### [WHAT TO WORK ON]
1) In the letters to the editor, how many members sit on the UNDP executive board?
2) Continue the letters to the editor from where they stop.

### [EXCERPT TO READ]
○ ○ ○

The Myth of a Global Conspiracy
I would like to correct a mistaken impression left by the letter "The US, UN, and a 'New World Order,' " Aug. 15.
The author cites the 1994 Human Development Report, which he says is published by the United Nations Development Programme (UNDP). In fact, the Human Development Report is produced annually for the UNDP by a team of independent consultants. Its purpose is to promote global debate on development issues by airing a wide range of opinions from leading economists and theoreticians.
As I state in the "Foreword" to the 1994 report, the views expressed do not necessarily reflect those of the UNDP, its executive board, or other member governments. UNDP policies and programs are determined by the executive board, which includes the US among its 36 members.
As the attribution in the 1994 Human Development Report makes clear, the remarks cited by the author concerning the need for a world government come from Jan Tinbergen, winner of the 1969 Nobel Prize for Economics. Mr. Tinbergen's view is one of many expressed in the report in the interest of stimulating far-reaching dialogue that can lead to lasting solutions to world problems of poverty and deprivation.
James Gustave Speth
United Nations Development Programme
I wonder at the author's logic. How can sharing the burden of pollution control, environmental protection, maintaining fishing grounds, sharing sea lanes, airways control, or fighting disease take away our independence as a nation? There is no way any nation can handle these problems alone.
Certainly we are savvy enough not to give away the ability to govern ourselves. The question is are we savvy enough to know when cooperating with others is in our own interest?
Betty C. Taylor
Indonesia's role in East Timor
The opinion-page article "East Timor Awaits Independence," Aug. 19, paints an inaccurate picture of a province that, like Angola and Mozambique, had the misfortune of being colonized by Portugal, a country without success in hundreds of years of its colonizing history.
The article incorrectly states that our president came to power in a coup. All historical accounts agree that an attempted Communist coup propelled President Suharto to office and that the resulting violence, referred to in the article, was a spontaneous reaction by a citizenry committed to preserving its legitimate government, its freedom, and its young nation.

○ ○ ○

Extracted data entries
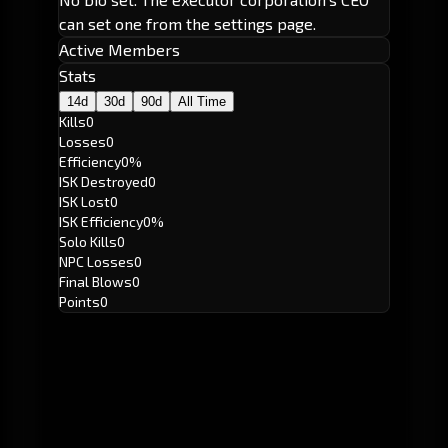
can set one from the settings page.
Active Members
Stats
14d
30d
90d
All Time
Kills
0
Losses
0
Efficiency
0%
ISK Destroyed
0
ISK Lost
0
ISK Efficiency
0%
Solo Kills
0
NPC Losses
0
Final Blows
0
Points
0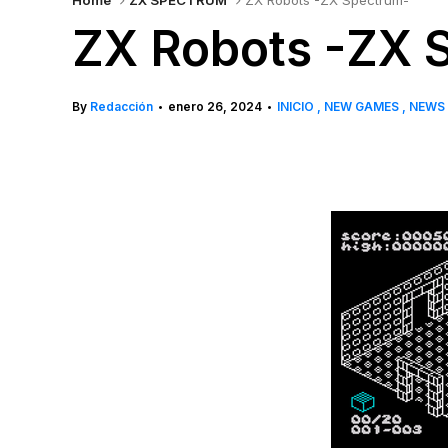
Home
ZX SPECTRUM
ZX Robots -ZX Spectrum-
ZX Robots -ZX 
By
Redacción
enero 26, 2024
INICIO
NEW GAMES
NEWS
•
•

○ ○ ○

### [RESPONSES TO THE TASKS]
1) 36

2)
The essay criticizes Indonesia's efforts to control dissent in the interests of ensuring stability. The 1965 coup attempt and the unfortunate aftermath are still fresh in the minds of too many Indonesians to act otherwise.
East Timor's integration into Indonesia was not done through invasion and annexation as the article states. In fact, Indonesia agreed to the request of representatives from four of five political parties there to enter East Timor to protect a majority being victimized by a minority that was well-armed by the Portuguese colonial authorities before they irresponsibly abandoned the island. This action was as much a humanitarian gesture as a necessity, driven by the burdens generated by the tens of thousands of refugees flooding into Indonesian West Timor.
Contrary to the article, the United Nations has not voted 10 times against Indonesia on the East Timor issue and the secretary-general has never called for a referendum. In fact, he is committed to the ongoing tripartite dialogue between Indonesia and Portugal, which is being held under his auspices.
There is no question that life in East Timor is not perfect, but the record shows that more has been done to improve the quality of life in the past 20 years than was done in over 400 years of Portuguese colonialism. It is unfortunate that critics like the article's author were not around to support the East Timorese prior to decolonization. He might have generated greater concern for Portugal's forgotten colony, and the challenge Indonesia faced in meeting the development needs of East Timor might not have been so great.